** Materials provided **

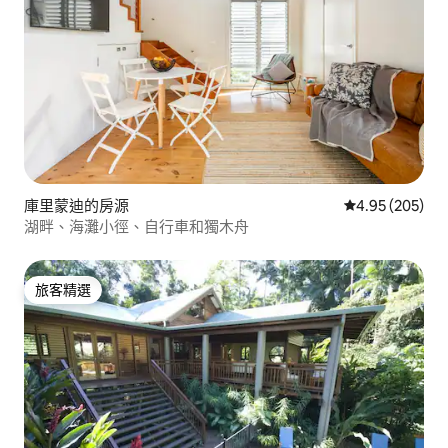
庫里蒙迪的房源
從 205 則評價
4.95 (205)
湖畔、海灘小徑、自行車和獨木舟
旅客精選
旅客精選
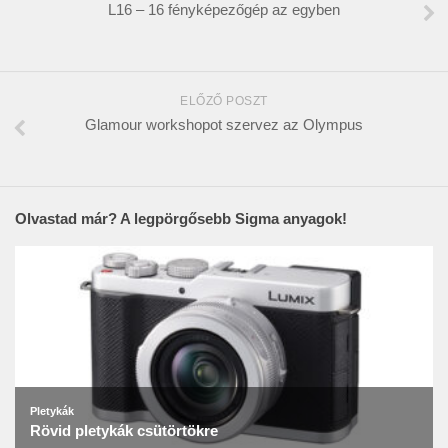
L16 – 16 fényképezőgép az egyben
ELŐZŐ POSZT
Glamour workshopot szervez az Olympus
Olvastad már? A legpörgősebb Sigma anyagok!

** Activity **
Rewrite the text of all the records, replacing each "旅客精選" with "房客推薦" and changing nothing else. Leave the pictures out of your answer.

** Result for this task **
庫里蒙迪的房源
從 205 則評價
4.95 (205)
湖畔、海灘小徑、自行車和獨木舟
房客推薦
房客推薦
L16 – 16 fényképezőgép az egyben
ELŐZŐ POSZT
Glamour workshopot szervez az Olympus
Olvastad már? A legpörgősebb Sigma anyagok!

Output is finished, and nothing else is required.